╔══
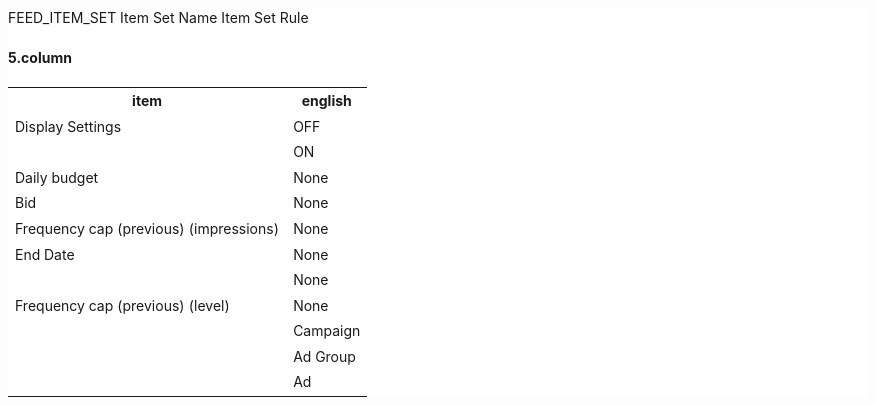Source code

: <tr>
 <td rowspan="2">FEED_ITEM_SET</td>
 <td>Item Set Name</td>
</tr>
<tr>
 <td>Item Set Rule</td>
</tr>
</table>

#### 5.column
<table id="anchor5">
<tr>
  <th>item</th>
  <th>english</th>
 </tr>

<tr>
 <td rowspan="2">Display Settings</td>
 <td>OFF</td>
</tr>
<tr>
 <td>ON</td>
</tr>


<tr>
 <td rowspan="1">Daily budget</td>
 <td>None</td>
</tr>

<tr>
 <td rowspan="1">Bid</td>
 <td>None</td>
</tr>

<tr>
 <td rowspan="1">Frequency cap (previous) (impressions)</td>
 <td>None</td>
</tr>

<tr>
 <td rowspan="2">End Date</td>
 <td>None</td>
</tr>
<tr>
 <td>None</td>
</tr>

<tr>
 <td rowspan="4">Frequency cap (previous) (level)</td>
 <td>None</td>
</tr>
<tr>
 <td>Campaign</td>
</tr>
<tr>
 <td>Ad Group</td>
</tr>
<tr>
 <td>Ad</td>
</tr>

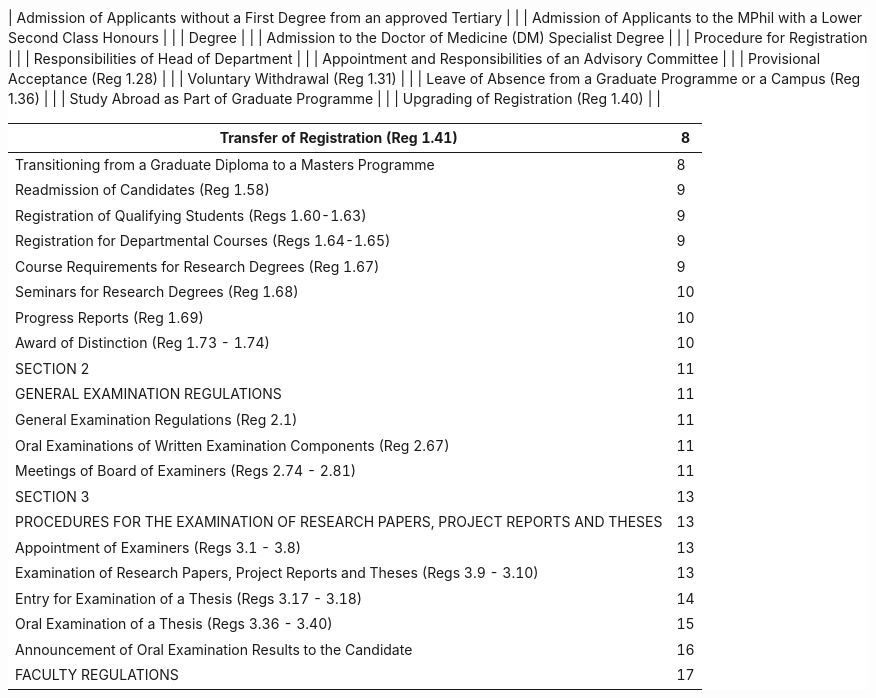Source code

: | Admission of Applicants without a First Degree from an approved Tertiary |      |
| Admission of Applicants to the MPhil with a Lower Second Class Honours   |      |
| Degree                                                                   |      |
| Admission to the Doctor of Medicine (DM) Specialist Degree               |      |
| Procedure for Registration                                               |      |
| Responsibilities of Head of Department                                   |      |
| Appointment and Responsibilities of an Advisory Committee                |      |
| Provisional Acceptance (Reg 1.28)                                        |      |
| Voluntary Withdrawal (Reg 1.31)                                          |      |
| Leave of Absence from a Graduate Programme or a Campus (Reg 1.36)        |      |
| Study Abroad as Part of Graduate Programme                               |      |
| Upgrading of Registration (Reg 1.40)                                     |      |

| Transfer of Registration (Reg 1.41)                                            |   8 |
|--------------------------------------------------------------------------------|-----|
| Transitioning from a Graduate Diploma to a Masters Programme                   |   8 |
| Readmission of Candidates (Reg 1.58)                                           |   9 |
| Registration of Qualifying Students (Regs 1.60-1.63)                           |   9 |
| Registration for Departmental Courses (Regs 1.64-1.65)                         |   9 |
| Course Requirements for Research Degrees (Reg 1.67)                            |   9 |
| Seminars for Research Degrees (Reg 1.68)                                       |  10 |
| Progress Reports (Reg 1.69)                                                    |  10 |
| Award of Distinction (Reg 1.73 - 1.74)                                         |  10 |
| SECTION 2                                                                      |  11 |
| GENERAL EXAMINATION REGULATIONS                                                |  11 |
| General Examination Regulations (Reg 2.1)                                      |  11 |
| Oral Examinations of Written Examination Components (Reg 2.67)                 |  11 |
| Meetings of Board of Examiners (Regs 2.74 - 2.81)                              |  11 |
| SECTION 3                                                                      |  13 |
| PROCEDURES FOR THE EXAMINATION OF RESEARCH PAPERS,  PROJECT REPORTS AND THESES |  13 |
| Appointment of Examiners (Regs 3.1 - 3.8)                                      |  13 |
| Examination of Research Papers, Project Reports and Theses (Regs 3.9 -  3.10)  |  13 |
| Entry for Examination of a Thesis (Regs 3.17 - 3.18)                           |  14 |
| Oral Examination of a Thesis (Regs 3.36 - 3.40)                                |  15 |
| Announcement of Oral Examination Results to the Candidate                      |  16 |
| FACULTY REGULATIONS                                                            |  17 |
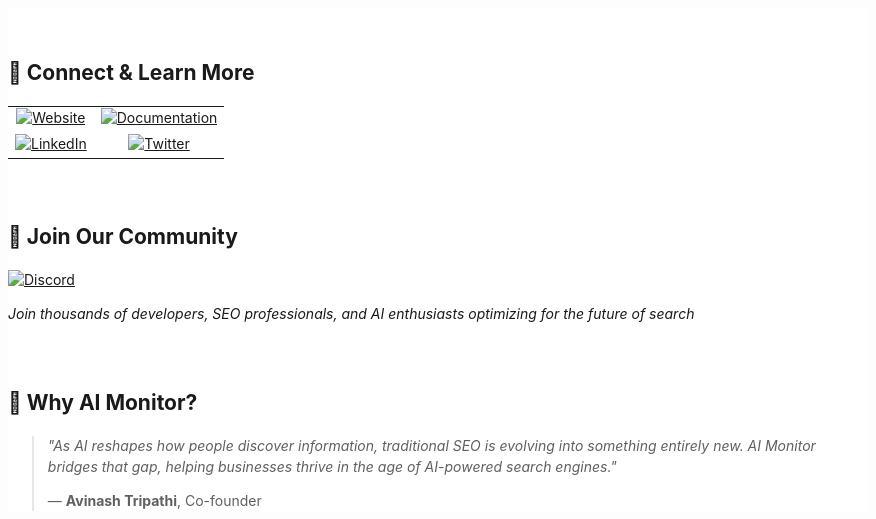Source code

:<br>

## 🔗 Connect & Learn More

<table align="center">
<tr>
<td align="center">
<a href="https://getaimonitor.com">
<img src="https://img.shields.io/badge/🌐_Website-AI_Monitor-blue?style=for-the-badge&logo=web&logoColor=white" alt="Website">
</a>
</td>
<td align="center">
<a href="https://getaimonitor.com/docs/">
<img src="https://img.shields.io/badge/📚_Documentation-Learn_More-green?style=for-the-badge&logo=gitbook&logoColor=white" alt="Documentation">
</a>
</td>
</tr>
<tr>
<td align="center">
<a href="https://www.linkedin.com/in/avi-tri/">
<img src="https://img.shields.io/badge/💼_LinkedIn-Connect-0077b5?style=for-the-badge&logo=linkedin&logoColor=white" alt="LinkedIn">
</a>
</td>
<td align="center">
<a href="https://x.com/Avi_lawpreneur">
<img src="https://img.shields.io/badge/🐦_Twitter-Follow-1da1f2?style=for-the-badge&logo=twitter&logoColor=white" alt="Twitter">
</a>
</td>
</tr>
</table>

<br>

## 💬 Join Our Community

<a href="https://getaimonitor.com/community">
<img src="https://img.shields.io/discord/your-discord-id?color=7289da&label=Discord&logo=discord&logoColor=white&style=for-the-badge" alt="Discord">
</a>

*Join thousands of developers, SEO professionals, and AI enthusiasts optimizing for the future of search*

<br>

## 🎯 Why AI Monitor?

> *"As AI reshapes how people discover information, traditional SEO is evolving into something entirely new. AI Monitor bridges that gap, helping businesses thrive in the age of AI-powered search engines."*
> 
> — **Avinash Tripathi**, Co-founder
╚══
╔══
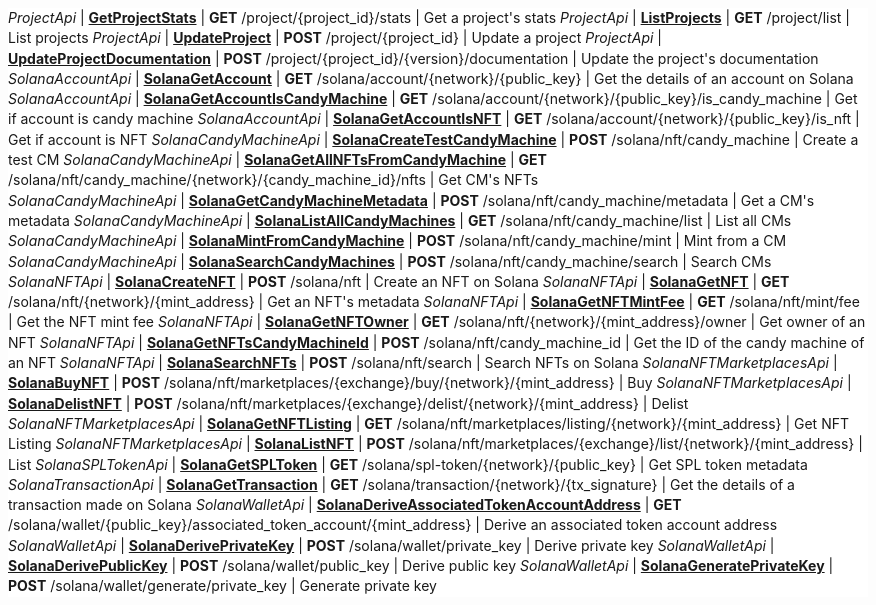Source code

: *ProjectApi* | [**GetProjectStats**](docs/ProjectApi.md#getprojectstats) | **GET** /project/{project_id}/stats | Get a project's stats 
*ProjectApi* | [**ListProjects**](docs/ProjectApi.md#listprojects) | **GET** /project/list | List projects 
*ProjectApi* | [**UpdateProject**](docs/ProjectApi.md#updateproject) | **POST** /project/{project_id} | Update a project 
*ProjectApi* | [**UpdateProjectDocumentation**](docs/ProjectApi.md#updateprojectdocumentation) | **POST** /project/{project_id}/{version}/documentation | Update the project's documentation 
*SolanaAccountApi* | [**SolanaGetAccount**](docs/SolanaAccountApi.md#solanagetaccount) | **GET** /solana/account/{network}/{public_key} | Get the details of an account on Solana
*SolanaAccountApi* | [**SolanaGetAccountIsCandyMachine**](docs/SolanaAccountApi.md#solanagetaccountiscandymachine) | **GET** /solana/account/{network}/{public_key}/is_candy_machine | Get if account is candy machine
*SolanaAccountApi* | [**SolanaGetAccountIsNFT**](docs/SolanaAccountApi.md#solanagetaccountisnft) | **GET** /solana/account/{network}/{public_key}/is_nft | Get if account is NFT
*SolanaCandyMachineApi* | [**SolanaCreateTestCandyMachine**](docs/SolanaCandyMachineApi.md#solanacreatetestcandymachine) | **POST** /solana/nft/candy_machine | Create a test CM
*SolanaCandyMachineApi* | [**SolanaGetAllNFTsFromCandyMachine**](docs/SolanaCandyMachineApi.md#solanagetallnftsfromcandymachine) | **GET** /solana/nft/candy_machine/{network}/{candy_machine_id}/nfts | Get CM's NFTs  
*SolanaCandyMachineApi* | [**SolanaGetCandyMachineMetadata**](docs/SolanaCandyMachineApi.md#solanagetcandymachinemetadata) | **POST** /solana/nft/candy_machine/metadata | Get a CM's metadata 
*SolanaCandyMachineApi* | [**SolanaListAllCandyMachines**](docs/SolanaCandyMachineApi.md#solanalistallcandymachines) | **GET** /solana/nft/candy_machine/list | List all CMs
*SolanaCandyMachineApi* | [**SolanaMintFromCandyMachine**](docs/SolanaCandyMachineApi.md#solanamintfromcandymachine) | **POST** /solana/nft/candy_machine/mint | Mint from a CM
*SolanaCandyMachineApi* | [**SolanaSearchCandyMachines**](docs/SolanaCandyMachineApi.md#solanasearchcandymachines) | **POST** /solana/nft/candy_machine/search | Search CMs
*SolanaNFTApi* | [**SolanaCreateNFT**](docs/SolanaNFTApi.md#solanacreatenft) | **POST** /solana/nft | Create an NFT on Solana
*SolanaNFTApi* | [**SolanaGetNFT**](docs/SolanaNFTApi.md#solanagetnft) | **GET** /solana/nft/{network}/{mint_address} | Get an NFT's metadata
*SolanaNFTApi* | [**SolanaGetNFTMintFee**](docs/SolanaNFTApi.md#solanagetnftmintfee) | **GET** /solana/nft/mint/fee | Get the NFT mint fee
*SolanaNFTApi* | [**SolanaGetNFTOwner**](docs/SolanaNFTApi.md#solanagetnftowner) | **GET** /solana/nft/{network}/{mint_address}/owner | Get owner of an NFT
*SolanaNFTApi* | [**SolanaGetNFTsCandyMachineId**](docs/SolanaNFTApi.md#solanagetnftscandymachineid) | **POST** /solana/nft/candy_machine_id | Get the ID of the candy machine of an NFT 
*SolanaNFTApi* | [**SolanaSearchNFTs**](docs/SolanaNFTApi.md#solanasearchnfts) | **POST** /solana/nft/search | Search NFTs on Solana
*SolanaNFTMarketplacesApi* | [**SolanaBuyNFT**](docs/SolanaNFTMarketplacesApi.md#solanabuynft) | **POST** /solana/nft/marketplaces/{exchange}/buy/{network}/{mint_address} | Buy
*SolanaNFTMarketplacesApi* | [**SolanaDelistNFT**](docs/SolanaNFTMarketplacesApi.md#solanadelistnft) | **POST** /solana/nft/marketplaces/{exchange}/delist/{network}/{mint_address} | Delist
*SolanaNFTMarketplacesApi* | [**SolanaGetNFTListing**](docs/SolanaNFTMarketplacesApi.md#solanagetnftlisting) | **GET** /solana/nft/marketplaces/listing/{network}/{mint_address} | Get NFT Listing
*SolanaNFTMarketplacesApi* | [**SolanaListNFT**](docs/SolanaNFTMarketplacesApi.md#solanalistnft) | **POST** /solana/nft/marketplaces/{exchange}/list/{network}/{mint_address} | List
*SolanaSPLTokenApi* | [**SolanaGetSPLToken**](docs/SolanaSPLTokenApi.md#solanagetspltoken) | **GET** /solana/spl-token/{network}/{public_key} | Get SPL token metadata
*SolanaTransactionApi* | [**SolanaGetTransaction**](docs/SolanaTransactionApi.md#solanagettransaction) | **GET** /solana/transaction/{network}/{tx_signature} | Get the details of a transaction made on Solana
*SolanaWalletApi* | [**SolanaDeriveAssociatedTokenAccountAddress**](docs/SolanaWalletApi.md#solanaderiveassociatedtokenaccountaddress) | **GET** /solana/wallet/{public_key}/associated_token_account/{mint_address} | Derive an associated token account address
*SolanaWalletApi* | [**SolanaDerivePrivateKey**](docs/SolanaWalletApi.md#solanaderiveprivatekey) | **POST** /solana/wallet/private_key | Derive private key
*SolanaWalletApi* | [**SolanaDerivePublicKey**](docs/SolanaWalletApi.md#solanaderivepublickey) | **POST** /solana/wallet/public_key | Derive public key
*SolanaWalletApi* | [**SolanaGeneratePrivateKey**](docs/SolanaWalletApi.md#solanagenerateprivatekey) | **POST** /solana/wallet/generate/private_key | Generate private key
╚══
● TASK OBJECTIVE:
Extract each line holding the word "exchange" from the records.

● RESULT BELOW:
*SolanaNFTMarketplacesApi* | [**SolanaBuyNFT**](docs/SolanaNFTMarketplacesApi.md#solanabuynft) | **POST** /solana/nft/marketplaces/{exchange}/buy/{network}/{mint_address} | Buy
*SolanaNFTMarketplacesApi* | [**SolanaDelistNFT**](docs/SolanaNFTMarketplacesApi.md#solanadelistnft) | **POST** /solana/nft/marketplaces/{exchange}/delist/{network}/{mint_address} | Delist
*SolanaNFTMarketplacesApi* | [**SolanaListNFT**](docs/SolanaNFTMarketplacesApi.md#solanalistnft) | **POST** /solana/nft/marketplaces/{exchange}/list/{network}/{mint_address} | List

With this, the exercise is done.